Ever since the coronavirus started posing a major threat to society, the whole world came to a standstill. Consequently, the NBA came to a halt on March 11. The league’s suspension came following Utah Jazz player Rudy Gobert testing positive for the virus. Following Gobert’s encounter with the coronavirus, several other NBA players and coaches contracted it, and Denver Nuggets coach Michael Malone even opened up about his fighting experience.
Nuggets coach Michael Malone fell sick as early as March 20, due to the virus entering his body. Malone spoke to CBS 4 on Monday where he explained his sickness, and how initially he couldn’t get himself tested.
“We reached out to our team doctors to see if I could get a test, but unfortunately at that time there were no tests available,” Malone said. I was able to get an antibody test probably right around Memorial Day weekend and not surprisingly our team doctor called up that weekend and told me I tested positive. I like to say that I got coronavirus, and I kicked its butt,” Malone joked.

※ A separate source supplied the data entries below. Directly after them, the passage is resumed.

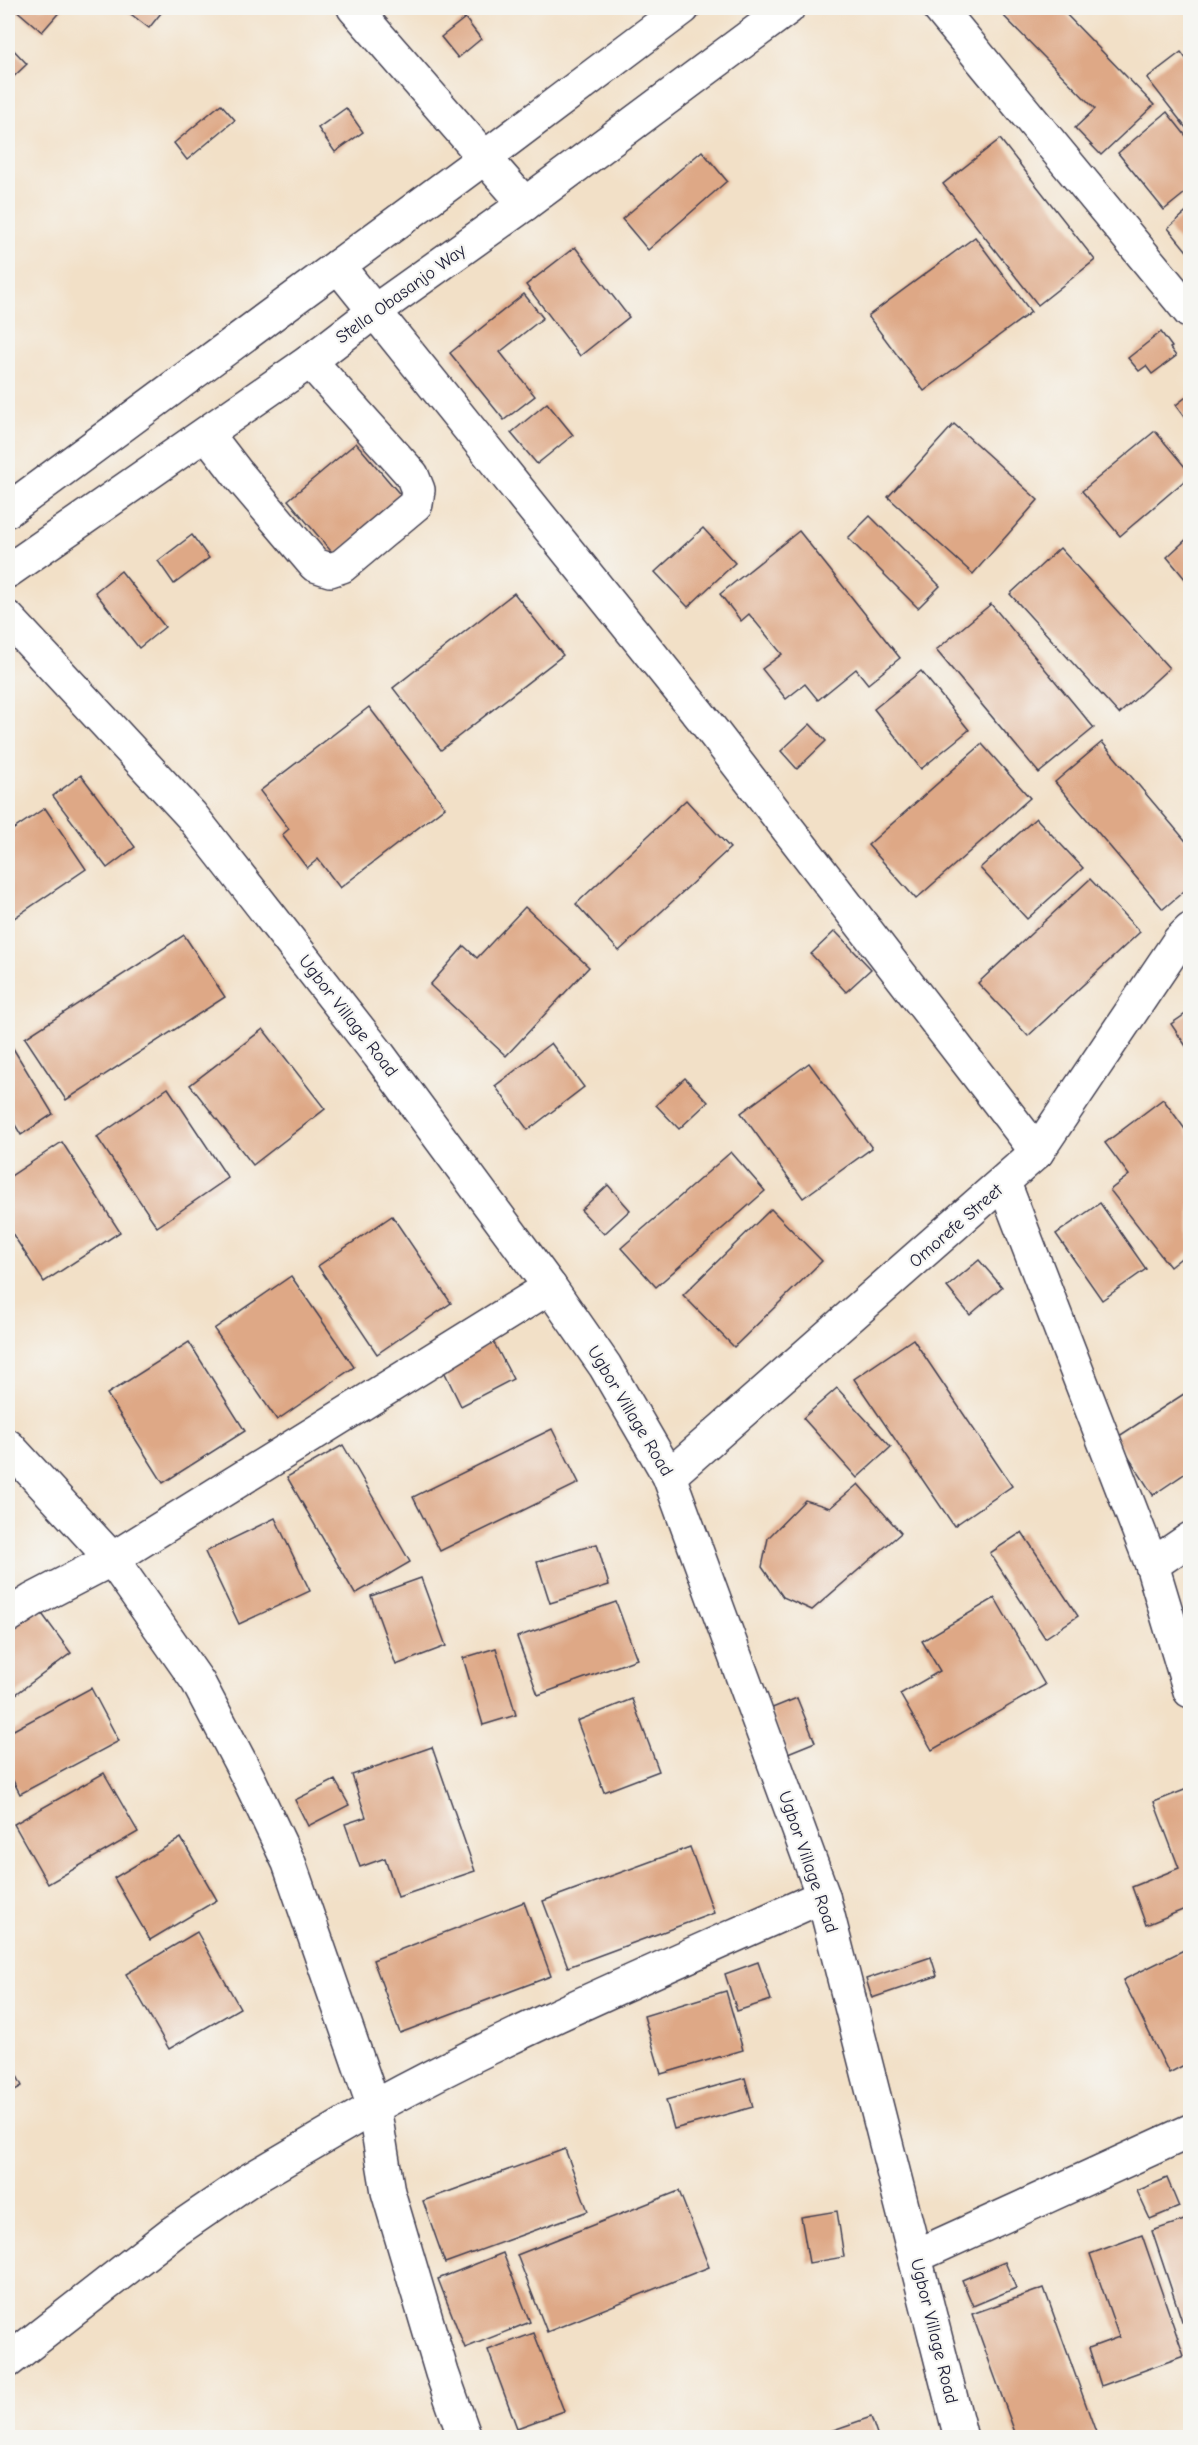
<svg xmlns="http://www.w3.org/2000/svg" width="1198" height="2445" viewBox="0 0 1198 2445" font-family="'Comic Neue',sans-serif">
  <rect width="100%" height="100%" fill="#f6f6f2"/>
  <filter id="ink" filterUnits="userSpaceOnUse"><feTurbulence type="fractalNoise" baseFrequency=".0167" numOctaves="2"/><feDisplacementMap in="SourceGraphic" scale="12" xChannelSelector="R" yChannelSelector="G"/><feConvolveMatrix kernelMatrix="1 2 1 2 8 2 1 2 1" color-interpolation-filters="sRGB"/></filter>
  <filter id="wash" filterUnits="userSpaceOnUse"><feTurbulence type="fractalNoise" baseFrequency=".008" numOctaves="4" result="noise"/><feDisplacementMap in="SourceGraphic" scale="24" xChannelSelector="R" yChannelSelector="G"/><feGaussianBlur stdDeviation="1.35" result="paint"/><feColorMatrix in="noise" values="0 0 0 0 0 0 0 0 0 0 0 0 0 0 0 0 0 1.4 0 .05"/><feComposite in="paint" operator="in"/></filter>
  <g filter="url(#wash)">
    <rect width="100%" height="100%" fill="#f2e0c7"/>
    <g id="blocks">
      <g fill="#dea886">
        <polygon points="14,8 63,8 42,32"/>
        <polygon points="123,8 165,8 149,28"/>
        <polygon points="457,8 475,8 465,17"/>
        <polygon points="996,8 1060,8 1154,105 1101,155 1075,128 1095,109"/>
        <polygon points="465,18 481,39 458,58 441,37"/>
        <polygon points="8,44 27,64 8,82"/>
        <polygon points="1181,52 1190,64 1190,133 1147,78"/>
        <polygon points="221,104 235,120 187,160 174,143"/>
        <polygon points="346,108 363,132 335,152 318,128"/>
        <polygon points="1167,112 1190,141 1190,189 1164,210 1118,153"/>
        <polygon points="1000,139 1095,260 1038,305 943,184"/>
        <polygon points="702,151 727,181 648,250 622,219"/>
        <polygon points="1190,209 1190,255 1168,228"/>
        <polygon points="975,237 1031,312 924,391 868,316"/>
        <polygon points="575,247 629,317 580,356 526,285"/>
        <polygon points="524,294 543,318 500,352 535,396 504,420 450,353"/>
        <polygon points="1161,332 1172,347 1170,348 1176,356 1152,374 1146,366 1139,371 1128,358"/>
        <polygon points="1190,394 1190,424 1176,405"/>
        <polygon points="547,403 573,435 537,464 511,433"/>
        <polygon points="954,424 1038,500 973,574 888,497"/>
        <polygon points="1155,431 1190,473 1190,476 1120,536 1082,491"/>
        <polygon points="356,443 403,498 335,556 288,500"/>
        <polygon points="870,516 940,586 918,608 848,538"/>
        <polygon points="703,528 735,563 688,607 655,572"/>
        <polygon points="799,531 900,658 868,684 856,669 818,700 805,684 786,699 762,669 782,654 749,614 741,621 720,594"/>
        <polygon points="192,535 209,558 174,584 158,561"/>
        <polygon points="1190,536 1190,585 1167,557"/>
        <polygon points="1060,548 1169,668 1119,714 1010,594"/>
        <polygon points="121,571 165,627 139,648 95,592"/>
        <polygon points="514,593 563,655 441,750 393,688"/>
        <polygon points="991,604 1094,728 1039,773 936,650"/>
        <polygon points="921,671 969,730 921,769 874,709"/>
        <polygon points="369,707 445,807 340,888 318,859 307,868 282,835 289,829 260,791"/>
        <polygon points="810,724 826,741 797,769 781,751"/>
        <polygon points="1102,742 1190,846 1190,886 1163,909 1055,782"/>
        <polygon points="982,744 1030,798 916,899 868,845"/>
        <polygon points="81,775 135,847 107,868 53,796"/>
        <polygon points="686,800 730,848 619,951 576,904"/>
        <polygon points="45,808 86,869 8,922 8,833"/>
        <polygon points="1036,818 1083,868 1027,919 980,868"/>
        <polygon points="1090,879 1140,932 1028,1036 978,983"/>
        <polygon points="525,907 589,967 506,1056 430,985 464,946 477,958"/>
        <polygon points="835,931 871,969 846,992 811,954"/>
        <polygon points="184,935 225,997 66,1100 25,1038"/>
        <polygon points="1190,1011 1190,1052 1171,1024"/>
        <polygon points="263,1029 325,1109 253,1165 190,1085"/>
        <polygon points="8,1040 53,1114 21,1135 8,1113"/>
        <polygon points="551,1043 584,1087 528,1130 495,1086"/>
        <polygon points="809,1063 872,1148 803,1198 741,1113"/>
        <polygon points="685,1078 708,1102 679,1129 656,1105"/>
        <polygon points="168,1088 228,1178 157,1227 97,1137"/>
        <polygon points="1163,1099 1190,1136 1190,1251 1170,1267 1110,1190 1129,1175 1105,1143"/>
        <polygon points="62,1142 120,1232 44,1282 8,1227 8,1178"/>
        <polygon points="731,1152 765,1191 656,1287 621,1248"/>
        <polygon points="608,1185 630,1210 604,1234 581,1210"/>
        <polygon points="1100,1203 1146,1269 1102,1300 1056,1234"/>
        <polygon points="771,1209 822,1261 734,1347 683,1295"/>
        <polygon points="392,1216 451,1303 377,1354 318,1266"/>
        <polygon points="979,1260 1002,1287 970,1315 947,1287"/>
        <polygon points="291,1276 354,1367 277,1420 214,1329"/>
        <polygon points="913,1339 1012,1486 954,1526 854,1379"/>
        <polygon points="493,1341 513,1379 461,1406 442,1367"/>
        <polygon points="189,1342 245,1431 163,1483 107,1394"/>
        <polygon points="837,1388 891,1447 857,1478 803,1418"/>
        <polygon points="1190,1390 1190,1470 1153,1495 1116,1438"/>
        <polygon points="552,1429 579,1483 440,1551 413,1497"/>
        <polygon points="343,1445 410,1562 355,1594 287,1477"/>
        <polygon points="858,1484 901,1533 812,1610 783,1597 762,1567 768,1538 805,1500 830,1508"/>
        <polygon points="275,1518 310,1591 239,1624 205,1552"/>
        <polygon points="1022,1532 1078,1616 1045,1638 990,1553"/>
        <polygon points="597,1544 609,1585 550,1603 537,1562"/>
        <polygon points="421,1578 446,1646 396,1665 371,1596"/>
        <polygon points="995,1598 1045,1685 932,1750 900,1694 940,1671 922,1641"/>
        <polygon points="616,1602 637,1659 538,1695 517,1637"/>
        <polygon points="37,1607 71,1653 8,1700 8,1629"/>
        <polygon points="496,1648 516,1715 483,1725 463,1658"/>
        <polygon points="91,1688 119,1741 20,1794 8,1771 8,1733"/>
        <polygon points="797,1698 815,1742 788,1753 770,1709"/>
        <polygon points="632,1699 659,1771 604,1792 577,1721"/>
        <polygon points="432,1747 475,1871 398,1897 385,1858 360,1867 345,1824 366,1817 352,1775"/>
        <polygon points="104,1773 138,1832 48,1884 14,1824"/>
        <polygon points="335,1780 349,1805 308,1826 295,1800"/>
        <polygon points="1187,1789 1190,1798 1190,1907 1146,1925 1132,1887 1179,1868 1154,1802"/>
        <polygon points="181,1838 217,1900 150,1940 114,1878"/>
        <polygon points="690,1847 714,1913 568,1967 543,1901"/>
        <polygon points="524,1902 551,1976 400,2033 373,1960"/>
        <polygon points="197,1932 240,2008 169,2049 126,1974"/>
        <polygon points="1190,1947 1190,2062 1169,2073 1123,1980"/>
        <polygon points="931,1957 937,1976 872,1998 866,1979"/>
        <polygon points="758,1962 771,2000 737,2011 725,1974"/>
        <polygon points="726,1991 743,2050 661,2074 644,2016"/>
        <polygon points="8,2058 22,2086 8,2094"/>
        <polygon points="745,2078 753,2107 674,2129 666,2100"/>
        <polygon points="565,2149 588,2211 445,2263 423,2201"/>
        <polygon points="1167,2178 1179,2207 1150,2219 1137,2191"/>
        <polygon points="679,2191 709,2267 547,2332 517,2255"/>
        <polygon points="837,2211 844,2257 809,2263 801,2217"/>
        <polygon points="1190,2218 1190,2318 1182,2321 1152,2231"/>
        <polygon points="1142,2235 1184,2356 1101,2386 1089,2348 1119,2337 1090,2254"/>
        <polygon points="503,2253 530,2322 465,2348 438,2279"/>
        <polygon points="1005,2262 1016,2288 973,2306 962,2280"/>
        <polygon points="1044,2288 1098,2438 1017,2438 972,2314"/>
        <polygon points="534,2333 564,2411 517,2428 488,2350"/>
        <polygon points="871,2417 878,2438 813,2438 813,2437"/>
      </g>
    </g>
  </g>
  <g filter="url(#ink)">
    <use href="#blocks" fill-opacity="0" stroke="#413e50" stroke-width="1.5"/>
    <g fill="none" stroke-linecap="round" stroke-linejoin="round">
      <defs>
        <g id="minor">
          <polyline points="354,8 525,204"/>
          <polyline points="939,8 1190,312"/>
          <polyline points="338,266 707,724 1037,1152"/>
          <polyline points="207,434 237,473 315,565 330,570 342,566 416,504 418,490 412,475 310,361"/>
          <polyline points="8,510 484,158 683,8"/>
          <polyline points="8,571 310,361 375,311 525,204 788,8"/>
          <polyline points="8,618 191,815 379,1055 550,1287 605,1366 669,1476 823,1896 961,2438"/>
          <polyline points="1004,1183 1152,1565 1190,1691"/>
          <polyline points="8,1446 112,1559 198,1682 249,1779 289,1863 374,2107 248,2181 172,2233 8,2361"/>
          <polyline points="669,1476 1037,1152 1179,941 1190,930"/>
          <polyline points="1152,1565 1190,1539"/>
          <polyline points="8,1616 33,1600 112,1559 550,1287"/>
          <polyline points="916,2256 1190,2131"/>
          <path d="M465,2438L442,2373L388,2192L374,2107C519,2028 672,1964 823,1896"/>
        </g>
      </defs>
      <use href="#minor" stroke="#413e50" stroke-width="36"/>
      <use href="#minor" stroke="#fff" stroke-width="33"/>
    </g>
  </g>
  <g text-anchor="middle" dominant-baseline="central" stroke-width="4.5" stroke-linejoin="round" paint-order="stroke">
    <g font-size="18" fill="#22223b" stroke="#f6f6f2">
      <text transform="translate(401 294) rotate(-36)">Stella Obasanjo Way</text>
      <text transform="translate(348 1016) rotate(52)">Ugbor Village Road</text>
      <text transform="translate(956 1226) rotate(-41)">Omorefe Street</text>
      <text transform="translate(630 1411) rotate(59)">Ugbor Village Road</text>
      <text transform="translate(808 1862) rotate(71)">Ugbor Village Road</text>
      <text transform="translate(934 2331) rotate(76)">Ugbor Village Road</text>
    </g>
  </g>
  <rect width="1198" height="2445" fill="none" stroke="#f6f6f2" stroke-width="30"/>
</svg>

Denver Nuggets coach hopes the Orlando plan works out for the NBA
Michael Malone is one of the 22 head-coaches who would be looking to strike success in Orlando next month. Coaching a talented Denver team, Malone’s hopes will be riding on the young guns in his roster. Before the season’s suspension, the Nuggets put up impressive performances to remind fans about their capacity.
With a 43-22 record, their main focus would be on the eight remaining games. A top-seeded entry into the playoffs will be of great help. However, safety is the first concern for Malone, who hopes it all works out well. “I hope going to Orlando (for the resumption of the NBA season) will be a safe environment and we can limit the amount of people who get it.”
— Michael Spencer (@MichaelCBS4) June 16, 2020
The team would rely largely on Nikola Jokic, who was averaging an impressive 20.2 point per game before the NBA’s hiatus. Now, with Jokic trimming his weight down, no one knows what to expect from the Serbian.
Besides the coronavirus scare, Malone hopes to take on the mental hurdle of getting past the challenging time in the Orlando bubble. “You will be stuck in a bubble with no family, no friends, no fans. My challenge to our team is not to survive, but thrive,” Malone expressed.